Il a plutôt passé les derniers mois à prononcer des discours devant de petits groupes d’invités et de journalistes à proximité de son domicile dans le Delaware, et à organiser des événements virtuels avec des partisans et des donateurs.

Selon M. Trump, cela montre que M. Biden n’a pas l’endurance nécessaire pour mener une campagne à part entière.
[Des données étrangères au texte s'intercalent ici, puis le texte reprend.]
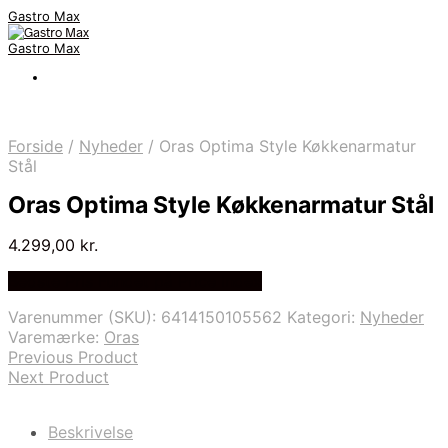
Gastro Max
Gastro Max
Forside
/
Nyheder
/
Oras Optima Style Køkkenarmatur
Stål
Oras Optima Style Køkkenarmatur Stål
4.299,00
kr.
Bedste Pris Fundet på Price Index
Varenummer (SKU):
6414150105562
Kategori:
Nyheder
Varemærke:
Oras
Previous Product
Next Product
Beskrivelse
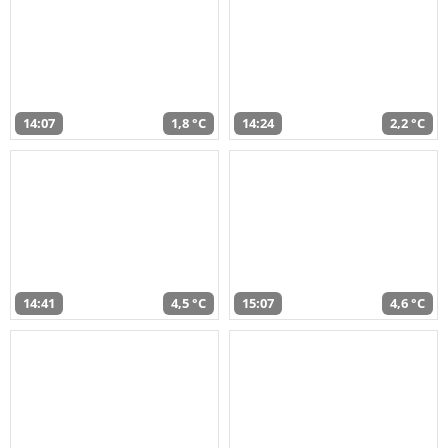
14:07
1,8 °C
14:24
2,2 °C
14:41
4,5 °C
15:07
4,6 °C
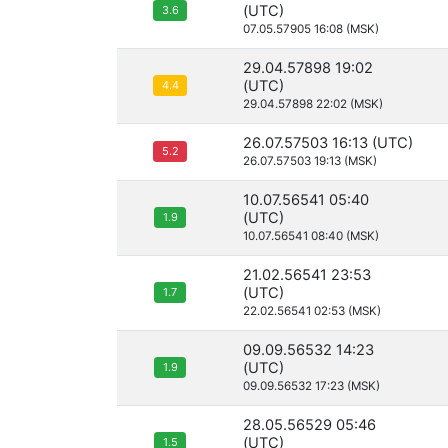
(UTC)
3.6
07.05.57905 16:08 (MSK)
29.04.57898 19:02
(UTC)
4.4
29.04.57898 22:02 (MSK)
26.07.57503 16:13 (UTC)
5.2
26.07.57503 19:13 (MSK)
10.07.56541 05:40
(UTC)
1.9
10.07.56541 08:40 (MSK)
21.02.56541 23:53
(UTC)
1.7
22.02.56541 02:53 (MSK)
09.09.56532 14:23
(UTC)
1.9
09.09.56532 17:23 (MSK)
28.05.56529 05:46
(UTC)
1.5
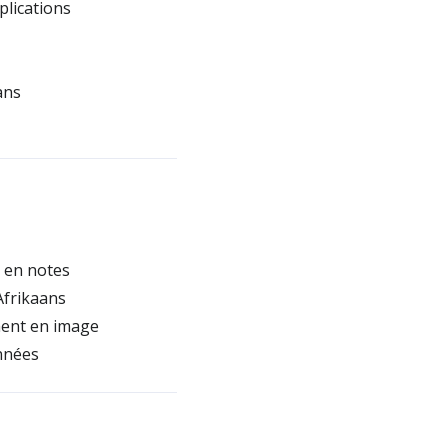
plications
ans
s en notes
Afrikaans
ment en image
années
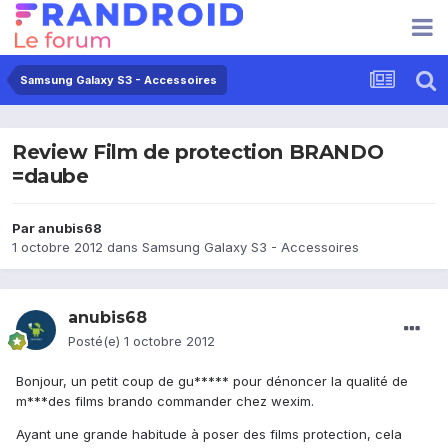
Samsung Galaxy S3 - Accessoires
Review Film de protection BRANDO
=daube
Par
anubis68
1 octobre 2012
dans
Samsung Galaxy S3 - Accessoires
anubis68
Posté(e)
1 octobre 2012
Bonjour, un petit coup de gu***** pour dénoncer la qualité de
m***des films brando commander chez wexim.
Ayant une grande habitude à poser des films protection, cela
Les conseillers de M. Biden affirment que les électeurs veulent voir leurs dirigeants respecter les mêmes directives de santé publique qu’ils incitent les autres à suivre.

Les démocrates ont été soutenus par des sondages d’opinion publique qui ont montré que Biden devançait Trump, à la fois au niveau national et dans certains États du champ de bataille, par une marge confortable. Cependant, les conseillers de Biden avertissent qu’ils s’attendent à ce que la course se resserre dans la dernière ligne droite avant le jour de l’élection, car un plus grand nombre de républicains qui pourraient être mécontents des performances de Trump gravitent autour du chef de leur parti.

Dans l’ensemble, 38 % des Américains approuvent la performance du président dans le cadre de son travail, ce qui est bien dans la fourchette étroite que les notes d’approbation de Trump ont maintenu tout au long de cette présidence, mais en légère baisse par rapport au début de l’année avant la pandémie.

La plupart des républicains approuvent à 81 % les performances professionnelles de M. Trump, mais seulement 68 % des républicains soutiennent sa gestion de la pandémie.